O SER >> Carla Dias

Hans Thoma, Public domain, via Wikimedia Commons

O ser humano vive de criar formas de se proteger de si mesmo.

Acredita que árvores ameaçam a rede elétrica e que a chuva causa tragédias. Confunde resiliência com abstinência de direitos básicos. É repetidor contumaz da declaração de que é preciso enfrentar todas as adversidades, quando muitas delas são de sua autoria.

Ele tenta e quase sempre desiste, porque se ausenta das urgências para desfrutar de um punhado de prazeres. Qualquer coisa que consiga rotular como necessário, ainda que gerado no bojo do dispensável.

Confunde amor com propriedade, afeto com violência, necessidade com futilidade. Gaba-se de ser capaz de enganar a ponto de não deixar rastro de veracidade na trama que tece.

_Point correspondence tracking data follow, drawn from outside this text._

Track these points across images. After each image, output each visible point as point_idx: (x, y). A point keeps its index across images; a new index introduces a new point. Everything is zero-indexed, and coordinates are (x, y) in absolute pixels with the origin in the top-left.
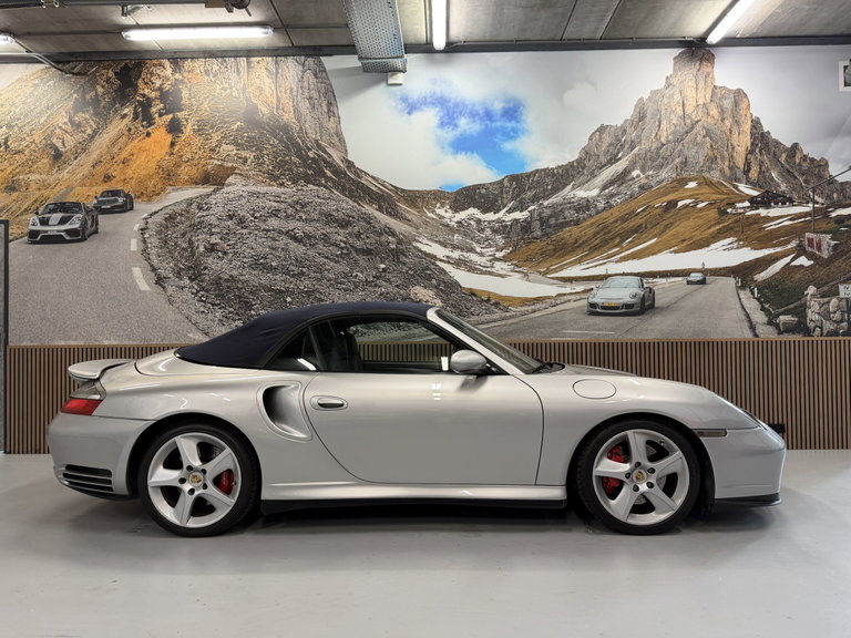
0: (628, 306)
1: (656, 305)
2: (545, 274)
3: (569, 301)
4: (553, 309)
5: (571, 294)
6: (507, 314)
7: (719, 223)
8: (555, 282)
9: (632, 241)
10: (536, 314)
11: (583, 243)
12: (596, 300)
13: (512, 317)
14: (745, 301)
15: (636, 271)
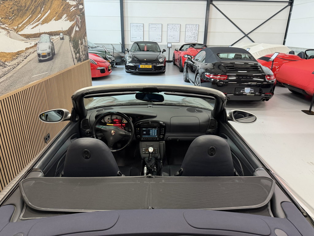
0: (49, 54)
1: (55, 53)
2: (17, 31)
3: (30, 53)
4: (26, 61)
5: (31, 48)
6: (6, 69)
7: (62, 5)
8: (23, 38)
9: (44, 10)
10: (20, 66)
11: (29, 7)
12: (40, 52)
13: (9, 71)
14: (71, 48)
15: (48, 31)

Aprecia impor culpas, constranger quando não entende, rotular para fazer de conta que se esforçou em compreender.

O ser humano vive para evitar a morte, no entanto, não raro colabora para o aumento de emissões de atestados de óbito. Nega para não ter de lidar. Silencia para se afastar da culpa. Ignora para não ter trabalho. Determina para não lidar com contrariedades.

Bicho curioso é esse ser humano.

Acha que não é bicho por ser capaz de pensar, mas abraça a irracionalidade e nem sempre diante da ameaça à sua sobrevivência. Muitas vezes, compactua com ela para fugir dos incômodos, sacando vis justificativas, que aprendeu a vender como soluções necessárias.

O ser humano é capaz de atrocidades e de sincera solidariedade. Mora nele o bem e o mal e suas variações. Nascem dele as guerras e as crias; os santos e os demônios, e os sonhos tirânicos e de mudar o rumo do mundo para melhor.

Criatura complexa, que resgata a si dos abismos, lançando-se aos resgates proféticos ou poéticos. Infame, também se dedica à compreensão − até aqui não alcançada em seu todo – da sua própria importância.

Há dias em que apenas é. Estes são os mais auspiciosos. 

Imagem:  Loneliness © Hans Thomas

carladias.com


Comentários

Paulo Barguil disse…
Carla, que ótimas reflexões sobre os paradoxos que nos (des)ocupam. "Confunde [...] necessidade com futilidade". Sublime!
Zoraya Cesar disse…
O texto provocante de reflexões, como sempre! Mas, dessa vez, mesmo com a delicadeza que lhe é sempre peculiar, dá pra sentir um suspiro de impaciência da Princesa das Palavras nas entrelinhas...
Albir disse…
Na tentativa de encontrar sentido e gerar interesse, o ser humano produz essas ondas, essa troca de valores: ameaça, ataca e quase aniquila, pra depois se desdobrar, salvar e redimir aquilo que quase destruiu. Seus textos têm potencial para muitas prateleiras de teses e reflexões.